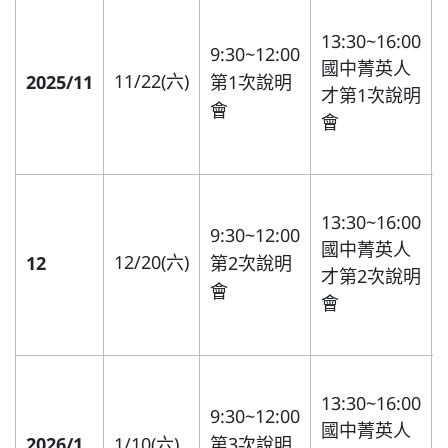
13:30~16:00
普通型高中
9:30~12:00
國中菁英人
11/22(六)
2025/11
第1次說明
才第1次說明
技術型高中
會
會
雙語國中部
13:30~16:00
9:30~12:00
雙語國小部
國中菁英人
12/20(六)
12
第2次說明
才第2次說明
會
招生網站
會
13:30~16:00
9:30~12:00
國中菁英人
2026/1
1/10(六)
第3次說明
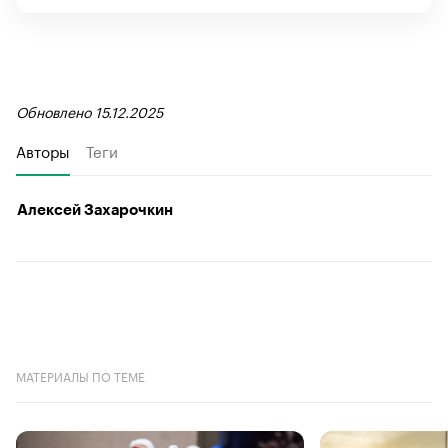
Обновлено 15.12.2025
Авторы
Теги
Алексей Захарочкин
МАТЕРИАЛЫ ПО ТЕМЕ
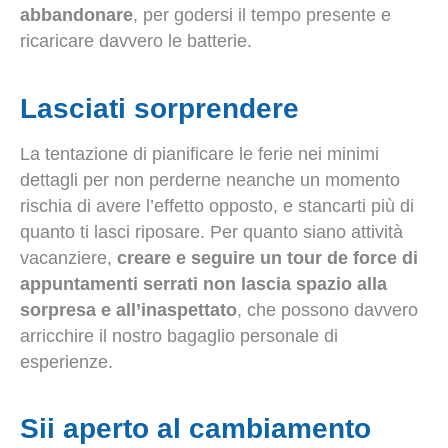
abbandonare
, per godersi il tempo presente e
ricaricare davvero le batterie.
Lasciati sorprendere
La tentazione di pianificare le ferie nei minimi
dettagli per non perderne neanche un momento
rischia di avere l’effetto opposto, e stancarti più di
quanto ti lasci riposare. Per quanto siano attività
vacanziere,
creare e seguire un tour de force di
appuntamenti serrati non lascia spazio alla
sorpresa e all’inaspettato
, che possono davvero
arricchire il nostro bagaglio personale di
esperienze.
Sii aperto al cambiamento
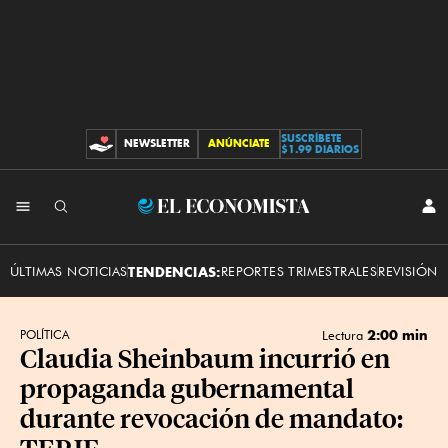
SUSCRÍBETE
NEWSLETTER
ANÚNCIATE
CONTRIBUCIONES
$1.99 DIARIOS
INI
El
SES
Economista
ÚLTIMAS NOTICIAS
TENDENCIAS:
REPORTES TRIMESTRALES
REVISIÓN 
2:00 min
POLÍTICA
Lectura
Claudia Sheinbaum incurrió en
propaganda gubernamental
durante revocación de mandato:
TEPJF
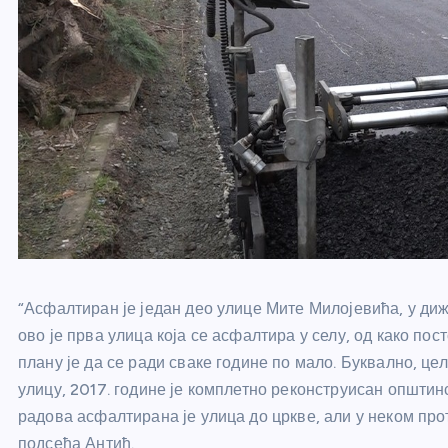
“Асфалтиран је један део улице Мите Милојевића, у дижи
ово је прва улица која се асфалтира у селу, од како пос
плану је да се ради сваке године по мало. Буквално, ц
улицу, 2017. године је комплетно реконструисан општинс
радова асфалтирана је улица до цркве, али у неком про
подсећа Антић.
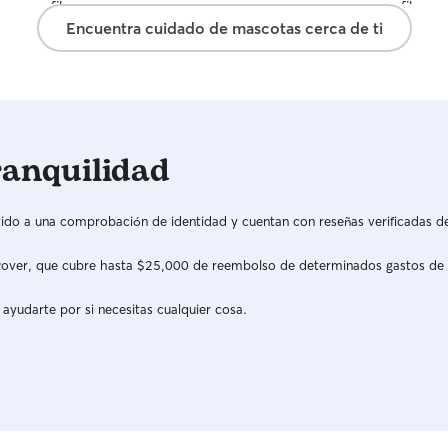
prefiere que permanezca separado, puedo
casos, me 
☺️
Encuentra cuidado de mascotas cerca de ti
hacerlo sin problema. Seguiré sus rutinas de
confianza,
alimentación, paseos y medicación (si la
cómodos y f
necesita), manteniéndote informado con fotos y
paseos o t
vídeos para que tengas total tranquilidad
durante su estancia
ranquilidad
do a una comprobación de identidad y cuentan con reseñas verificadas d
a Rover, que cubre hasta $25,000 de reembolso de determinados gastos de
 ayudarte por si necesitas cualquier cosa.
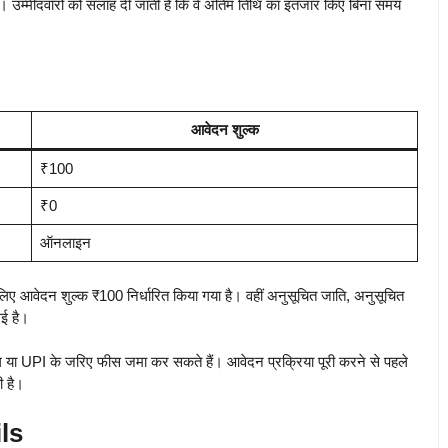
। उम्मीदवारों को सलाह दी जाती है कि वे अंतिम तिथि का इंतजार किए बिना समय
आवेदन शुल्क
₹100
₹0
ऑनलाइन
लिए आवेदन शुल्क ₹100 निर्धारित किया गया है। वहीं अनुसूचित जाति, अनुसूचित
गई है।
किंग या UPI के जरिए फीस जमा कर सकते हैं। आवेदन प्रक्रिया पूरी करने से पहले
ी है।
ls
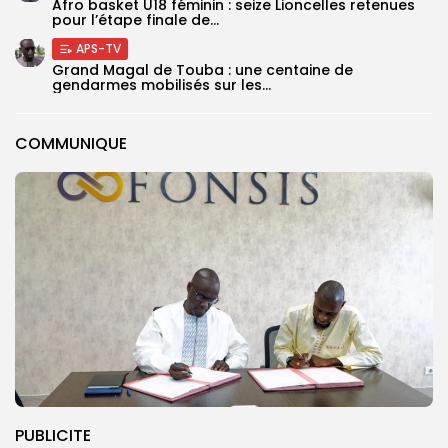
‎Afro basket U18 féminin : seize Lioncelles retenues
pour l’étape finale de...
APS-TV
Grand Magal de Touba : une centaine de
gendarmes mobilisés sur les...
COMMUNIQUE
PUBLICITE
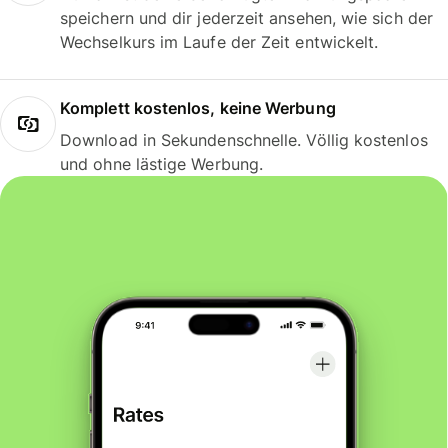
speichern und dir jederzeit ansehen, wie sich der
Wechselkurs im Laufe der Zeit entwickelt.
Komplett kostenlos, keine Werbung
Download in Sekundenschnelle. Völlig kostenlos
und ohne lästige Werbung.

Task brief: Would you set down only the lines above from the line with "плану је да" to the line with "do a una comprobación", both included, exactly as they stand and without the pictures?

Answer for this exercise:
плану је да се ради сваке године по мало. Буквално, ц
улицу, 2017. године је комплетно реконструисан општинс
радова асфалтирана је улица до цркве, али у неком про
подсећа Антић.
prefiere que permanezca separado, puedo
casos, me 
☺️
Encuentra cuidado de mascotas cerca de ti
hacerlo sin problema. Seguiré sus rutinas de
confianza,
alimentación, paseos y medicación (si la
cómodos y f
necesita), manteniéndote informado con fotos y
paseos o t
vídeos para que tengas total tranquilidad
durante su estancia
ranquilidad
do a una comprobación de identidad y cuentan con reseñas verificadas d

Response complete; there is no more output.